The problem: Among the records that follow, count the lines where "baseline" appears, and state the count by itself.

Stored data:

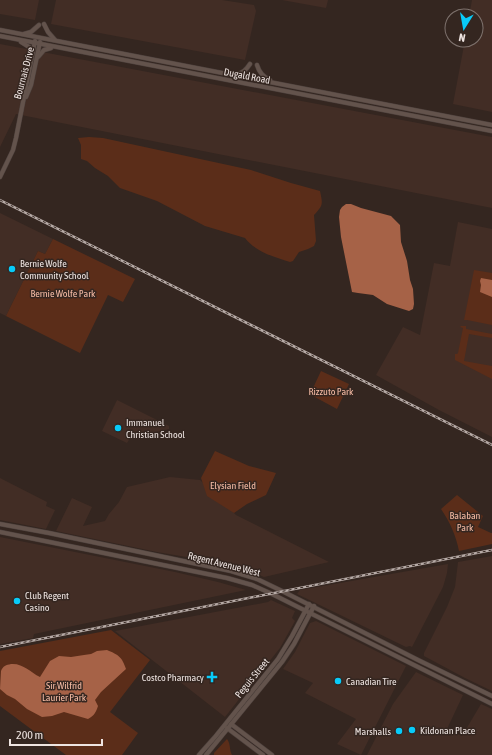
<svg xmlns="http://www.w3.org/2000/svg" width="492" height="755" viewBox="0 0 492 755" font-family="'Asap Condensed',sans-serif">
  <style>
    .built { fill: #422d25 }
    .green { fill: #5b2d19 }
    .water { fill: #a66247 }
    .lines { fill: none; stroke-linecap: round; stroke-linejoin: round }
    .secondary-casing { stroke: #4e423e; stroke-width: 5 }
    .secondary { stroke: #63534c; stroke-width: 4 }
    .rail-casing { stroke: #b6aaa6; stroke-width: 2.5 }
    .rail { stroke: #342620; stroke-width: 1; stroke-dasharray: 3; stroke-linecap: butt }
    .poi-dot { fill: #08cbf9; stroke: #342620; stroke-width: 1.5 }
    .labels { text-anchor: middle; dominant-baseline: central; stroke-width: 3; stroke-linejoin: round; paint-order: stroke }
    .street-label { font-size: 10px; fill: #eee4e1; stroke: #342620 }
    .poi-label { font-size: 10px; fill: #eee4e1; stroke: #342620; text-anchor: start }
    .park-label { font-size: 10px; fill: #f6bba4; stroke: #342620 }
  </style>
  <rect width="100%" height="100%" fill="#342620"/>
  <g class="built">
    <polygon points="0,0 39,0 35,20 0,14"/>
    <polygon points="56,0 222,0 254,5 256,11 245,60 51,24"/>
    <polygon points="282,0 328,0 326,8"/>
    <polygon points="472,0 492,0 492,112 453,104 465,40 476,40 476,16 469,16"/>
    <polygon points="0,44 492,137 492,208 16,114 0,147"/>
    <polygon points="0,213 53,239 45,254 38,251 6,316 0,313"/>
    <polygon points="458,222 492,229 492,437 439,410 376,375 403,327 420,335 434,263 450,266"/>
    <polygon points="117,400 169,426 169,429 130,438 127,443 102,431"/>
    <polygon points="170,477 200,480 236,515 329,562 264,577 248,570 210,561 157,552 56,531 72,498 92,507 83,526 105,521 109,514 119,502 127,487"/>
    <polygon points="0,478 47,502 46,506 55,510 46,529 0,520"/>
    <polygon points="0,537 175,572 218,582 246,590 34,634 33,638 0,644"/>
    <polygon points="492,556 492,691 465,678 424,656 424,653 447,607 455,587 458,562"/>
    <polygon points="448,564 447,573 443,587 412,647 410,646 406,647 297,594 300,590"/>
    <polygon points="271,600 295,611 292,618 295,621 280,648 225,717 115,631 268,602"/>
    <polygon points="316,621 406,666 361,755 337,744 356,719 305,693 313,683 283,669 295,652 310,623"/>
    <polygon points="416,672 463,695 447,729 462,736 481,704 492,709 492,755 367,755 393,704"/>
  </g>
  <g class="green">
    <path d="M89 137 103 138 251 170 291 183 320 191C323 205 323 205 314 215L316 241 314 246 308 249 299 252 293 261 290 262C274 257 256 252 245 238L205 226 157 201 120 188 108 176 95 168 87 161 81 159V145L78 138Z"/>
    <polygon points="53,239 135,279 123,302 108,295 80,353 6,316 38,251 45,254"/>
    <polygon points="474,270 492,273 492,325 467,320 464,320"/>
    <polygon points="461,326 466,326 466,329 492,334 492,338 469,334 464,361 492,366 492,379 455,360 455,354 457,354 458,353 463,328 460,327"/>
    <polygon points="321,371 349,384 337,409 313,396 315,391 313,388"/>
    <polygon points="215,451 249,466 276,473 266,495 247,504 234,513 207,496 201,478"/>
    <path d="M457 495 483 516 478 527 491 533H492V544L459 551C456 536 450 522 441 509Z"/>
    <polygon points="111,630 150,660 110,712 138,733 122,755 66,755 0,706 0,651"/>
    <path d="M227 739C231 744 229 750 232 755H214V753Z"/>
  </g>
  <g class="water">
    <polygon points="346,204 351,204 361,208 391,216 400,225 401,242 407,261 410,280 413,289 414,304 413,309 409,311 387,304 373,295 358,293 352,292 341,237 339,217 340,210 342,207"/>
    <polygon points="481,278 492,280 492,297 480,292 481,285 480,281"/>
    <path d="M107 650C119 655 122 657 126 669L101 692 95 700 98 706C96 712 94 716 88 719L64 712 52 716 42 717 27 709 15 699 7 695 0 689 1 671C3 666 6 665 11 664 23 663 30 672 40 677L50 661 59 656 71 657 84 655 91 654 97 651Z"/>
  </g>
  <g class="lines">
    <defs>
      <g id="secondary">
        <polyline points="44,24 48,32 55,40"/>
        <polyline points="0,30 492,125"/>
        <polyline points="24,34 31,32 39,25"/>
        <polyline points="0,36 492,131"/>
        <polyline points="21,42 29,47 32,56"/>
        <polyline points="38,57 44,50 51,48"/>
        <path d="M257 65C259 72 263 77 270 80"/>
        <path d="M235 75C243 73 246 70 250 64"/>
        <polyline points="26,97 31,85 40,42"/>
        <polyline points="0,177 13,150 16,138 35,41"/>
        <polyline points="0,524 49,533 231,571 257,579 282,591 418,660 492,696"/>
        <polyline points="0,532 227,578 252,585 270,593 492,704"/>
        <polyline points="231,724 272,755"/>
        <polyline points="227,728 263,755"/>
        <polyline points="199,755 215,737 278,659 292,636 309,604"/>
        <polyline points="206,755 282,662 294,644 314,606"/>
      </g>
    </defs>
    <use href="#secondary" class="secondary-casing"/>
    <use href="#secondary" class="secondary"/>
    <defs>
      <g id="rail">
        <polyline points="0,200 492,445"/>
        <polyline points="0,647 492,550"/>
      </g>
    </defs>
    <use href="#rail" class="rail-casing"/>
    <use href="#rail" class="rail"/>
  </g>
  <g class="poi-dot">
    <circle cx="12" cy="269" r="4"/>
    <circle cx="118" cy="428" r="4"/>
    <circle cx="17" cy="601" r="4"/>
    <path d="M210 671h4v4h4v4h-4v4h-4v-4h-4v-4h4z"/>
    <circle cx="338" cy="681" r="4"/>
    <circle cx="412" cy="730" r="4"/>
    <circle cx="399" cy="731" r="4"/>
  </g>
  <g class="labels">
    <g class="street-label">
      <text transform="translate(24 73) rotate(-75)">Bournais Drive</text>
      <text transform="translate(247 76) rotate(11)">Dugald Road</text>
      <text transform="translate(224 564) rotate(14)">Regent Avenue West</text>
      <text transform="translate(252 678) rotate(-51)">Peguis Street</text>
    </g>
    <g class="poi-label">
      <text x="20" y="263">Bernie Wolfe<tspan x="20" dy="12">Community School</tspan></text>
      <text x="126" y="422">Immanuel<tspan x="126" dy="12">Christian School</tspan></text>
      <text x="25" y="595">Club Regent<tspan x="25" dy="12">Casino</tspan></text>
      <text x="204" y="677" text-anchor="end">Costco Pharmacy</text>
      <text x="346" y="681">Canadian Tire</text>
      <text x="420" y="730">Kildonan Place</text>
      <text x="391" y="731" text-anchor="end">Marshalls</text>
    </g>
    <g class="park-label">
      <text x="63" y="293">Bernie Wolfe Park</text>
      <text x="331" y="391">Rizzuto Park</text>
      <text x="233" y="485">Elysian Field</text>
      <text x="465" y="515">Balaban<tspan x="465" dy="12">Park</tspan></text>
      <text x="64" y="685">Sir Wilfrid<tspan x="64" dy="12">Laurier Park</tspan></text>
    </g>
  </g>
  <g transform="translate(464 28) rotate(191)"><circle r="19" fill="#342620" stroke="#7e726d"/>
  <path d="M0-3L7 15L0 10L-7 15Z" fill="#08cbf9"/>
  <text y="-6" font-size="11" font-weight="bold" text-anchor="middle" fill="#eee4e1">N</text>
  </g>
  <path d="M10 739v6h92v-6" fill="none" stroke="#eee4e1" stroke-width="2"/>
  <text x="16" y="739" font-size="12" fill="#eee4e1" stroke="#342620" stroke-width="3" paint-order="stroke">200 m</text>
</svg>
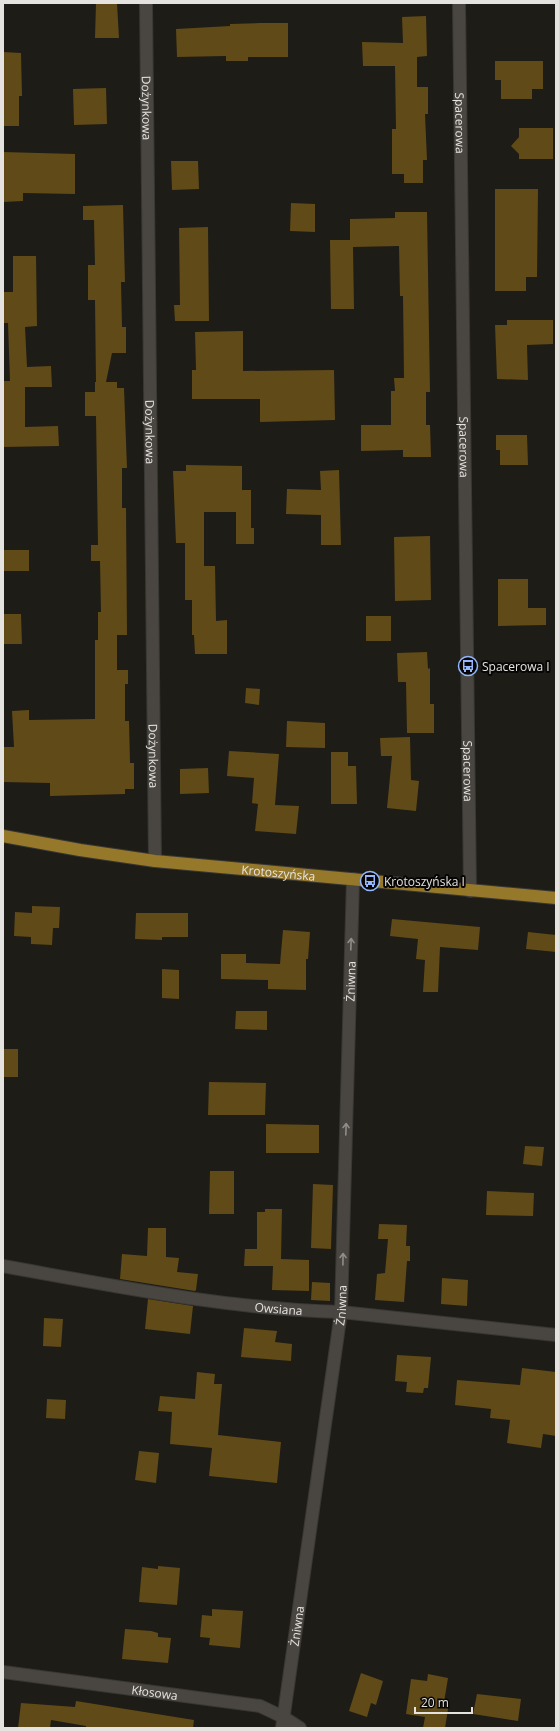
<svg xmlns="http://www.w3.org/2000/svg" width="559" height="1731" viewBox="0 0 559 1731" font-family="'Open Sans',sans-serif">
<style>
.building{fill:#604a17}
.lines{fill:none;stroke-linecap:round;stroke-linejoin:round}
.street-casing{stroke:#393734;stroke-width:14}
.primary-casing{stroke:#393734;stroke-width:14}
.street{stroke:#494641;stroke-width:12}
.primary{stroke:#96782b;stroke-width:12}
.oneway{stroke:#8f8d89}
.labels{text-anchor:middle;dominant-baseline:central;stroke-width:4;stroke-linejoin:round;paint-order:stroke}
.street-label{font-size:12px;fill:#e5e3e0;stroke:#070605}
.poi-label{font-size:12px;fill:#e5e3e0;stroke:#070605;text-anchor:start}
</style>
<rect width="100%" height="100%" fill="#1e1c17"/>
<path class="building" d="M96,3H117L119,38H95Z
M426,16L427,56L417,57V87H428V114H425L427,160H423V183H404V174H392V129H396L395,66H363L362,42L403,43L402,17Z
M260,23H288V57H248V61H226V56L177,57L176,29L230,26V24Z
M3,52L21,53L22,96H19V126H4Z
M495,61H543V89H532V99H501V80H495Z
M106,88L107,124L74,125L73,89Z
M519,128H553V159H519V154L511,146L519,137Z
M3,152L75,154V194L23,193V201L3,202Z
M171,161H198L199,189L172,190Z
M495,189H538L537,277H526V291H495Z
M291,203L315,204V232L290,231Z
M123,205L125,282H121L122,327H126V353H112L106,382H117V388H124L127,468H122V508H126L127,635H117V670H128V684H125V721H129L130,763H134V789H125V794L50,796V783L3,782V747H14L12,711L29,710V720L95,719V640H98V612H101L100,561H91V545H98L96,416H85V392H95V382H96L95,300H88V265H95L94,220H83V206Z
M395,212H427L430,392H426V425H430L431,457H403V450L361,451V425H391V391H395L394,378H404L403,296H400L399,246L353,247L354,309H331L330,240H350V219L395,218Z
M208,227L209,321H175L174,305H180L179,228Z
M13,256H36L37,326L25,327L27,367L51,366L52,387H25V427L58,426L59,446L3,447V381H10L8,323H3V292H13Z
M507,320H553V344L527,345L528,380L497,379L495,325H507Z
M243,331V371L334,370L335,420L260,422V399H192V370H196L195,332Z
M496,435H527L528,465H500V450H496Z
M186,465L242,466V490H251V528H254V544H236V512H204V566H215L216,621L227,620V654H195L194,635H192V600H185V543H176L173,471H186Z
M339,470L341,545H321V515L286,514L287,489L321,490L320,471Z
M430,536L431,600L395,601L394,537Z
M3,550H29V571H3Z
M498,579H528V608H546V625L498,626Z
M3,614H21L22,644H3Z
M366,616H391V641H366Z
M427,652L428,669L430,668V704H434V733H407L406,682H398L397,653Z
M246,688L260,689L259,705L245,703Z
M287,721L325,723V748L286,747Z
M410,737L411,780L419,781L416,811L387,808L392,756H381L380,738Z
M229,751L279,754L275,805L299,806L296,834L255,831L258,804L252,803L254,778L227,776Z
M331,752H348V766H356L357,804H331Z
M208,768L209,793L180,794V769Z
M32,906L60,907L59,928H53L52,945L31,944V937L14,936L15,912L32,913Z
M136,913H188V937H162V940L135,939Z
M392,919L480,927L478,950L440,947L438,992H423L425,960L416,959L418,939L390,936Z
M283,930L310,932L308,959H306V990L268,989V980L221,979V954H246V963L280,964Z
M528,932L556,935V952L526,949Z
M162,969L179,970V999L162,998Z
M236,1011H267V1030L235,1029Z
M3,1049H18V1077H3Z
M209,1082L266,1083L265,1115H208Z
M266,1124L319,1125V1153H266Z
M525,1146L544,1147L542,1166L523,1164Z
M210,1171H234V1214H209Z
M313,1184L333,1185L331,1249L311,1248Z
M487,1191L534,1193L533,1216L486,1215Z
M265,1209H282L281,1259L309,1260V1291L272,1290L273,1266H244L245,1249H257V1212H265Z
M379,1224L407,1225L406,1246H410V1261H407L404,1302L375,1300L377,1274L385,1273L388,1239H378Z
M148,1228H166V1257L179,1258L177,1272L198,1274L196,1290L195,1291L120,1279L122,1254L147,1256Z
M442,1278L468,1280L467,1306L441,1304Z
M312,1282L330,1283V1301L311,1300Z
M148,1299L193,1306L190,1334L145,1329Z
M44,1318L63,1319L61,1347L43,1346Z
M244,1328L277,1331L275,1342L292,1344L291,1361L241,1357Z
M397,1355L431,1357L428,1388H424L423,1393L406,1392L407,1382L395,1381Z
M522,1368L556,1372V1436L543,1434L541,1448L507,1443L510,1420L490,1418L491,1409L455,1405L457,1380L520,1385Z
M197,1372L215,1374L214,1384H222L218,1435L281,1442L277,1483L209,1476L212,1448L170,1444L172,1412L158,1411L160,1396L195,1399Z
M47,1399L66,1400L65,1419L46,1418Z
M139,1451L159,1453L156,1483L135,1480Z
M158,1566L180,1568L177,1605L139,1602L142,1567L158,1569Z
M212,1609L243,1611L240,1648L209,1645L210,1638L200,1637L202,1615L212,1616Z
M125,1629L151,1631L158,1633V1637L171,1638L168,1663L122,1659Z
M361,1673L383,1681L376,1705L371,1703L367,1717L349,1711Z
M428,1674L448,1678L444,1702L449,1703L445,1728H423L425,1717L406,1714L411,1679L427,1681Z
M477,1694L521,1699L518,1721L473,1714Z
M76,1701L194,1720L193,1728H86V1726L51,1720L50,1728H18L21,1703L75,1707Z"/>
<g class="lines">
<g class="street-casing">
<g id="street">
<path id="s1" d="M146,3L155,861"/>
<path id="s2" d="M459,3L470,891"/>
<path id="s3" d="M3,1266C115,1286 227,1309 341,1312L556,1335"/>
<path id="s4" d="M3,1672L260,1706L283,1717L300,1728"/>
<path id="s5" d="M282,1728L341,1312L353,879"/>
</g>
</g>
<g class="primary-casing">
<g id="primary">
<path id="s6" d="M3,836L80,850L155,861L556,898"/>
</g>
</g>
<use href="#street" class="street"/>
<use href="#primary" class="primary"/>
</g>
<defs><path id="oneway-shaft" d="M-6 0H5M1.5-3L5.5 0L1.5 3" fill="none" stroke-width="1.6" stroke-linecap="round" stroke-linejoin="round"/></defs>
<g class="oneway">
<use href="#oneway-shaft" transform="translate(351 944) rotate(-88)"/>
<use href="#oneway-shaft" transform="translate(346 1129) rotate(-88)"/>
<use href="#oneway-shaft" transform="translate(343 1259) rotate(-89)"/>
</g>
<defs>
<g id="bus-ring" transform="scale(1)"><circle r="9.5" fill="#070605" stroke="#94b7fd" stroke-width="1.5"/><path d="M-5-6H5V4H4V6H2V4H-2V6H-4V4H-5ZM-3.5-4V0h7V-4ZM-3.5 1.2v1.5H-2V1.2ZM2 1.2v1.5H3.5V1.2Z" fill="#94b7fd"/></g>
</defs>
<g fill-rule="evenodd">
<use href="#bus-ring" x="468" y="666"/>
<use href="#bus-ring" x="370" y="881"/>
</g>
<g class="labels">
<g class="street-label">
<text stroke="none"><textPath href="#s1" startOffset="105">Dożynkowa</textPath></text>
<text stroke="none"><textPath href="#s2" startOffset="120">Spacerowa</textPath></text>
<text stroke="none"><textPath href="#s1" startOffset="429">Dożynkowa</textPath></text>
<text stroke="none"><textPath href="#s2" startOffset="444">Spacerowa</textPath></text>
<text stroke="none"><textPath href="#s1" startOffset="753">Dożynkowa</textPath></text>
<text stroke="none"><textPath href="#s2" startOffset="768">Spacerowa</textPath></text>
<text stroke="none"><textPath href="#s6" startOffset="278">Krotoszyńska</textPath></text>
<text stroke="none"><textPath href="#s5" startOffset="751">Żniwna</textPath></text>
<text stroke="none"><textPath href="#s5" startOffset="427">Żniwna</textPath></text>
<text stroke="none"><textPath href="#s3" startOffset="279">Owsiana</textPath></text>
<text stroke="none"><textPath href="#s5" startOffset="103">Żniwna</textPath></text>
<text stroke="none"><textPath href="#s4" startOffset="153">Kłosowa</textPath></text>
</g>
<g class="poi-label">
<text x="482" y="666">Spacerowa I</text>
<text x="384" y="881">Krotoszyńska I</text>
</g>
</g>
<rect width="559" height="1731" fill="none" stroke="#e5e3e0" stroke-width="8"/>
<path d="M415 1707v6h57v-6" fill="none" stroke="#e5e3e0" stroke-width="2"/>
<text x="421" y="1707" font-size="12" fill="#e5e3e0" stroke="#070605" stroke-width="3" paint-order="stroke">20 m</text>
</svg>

Worked solution: 2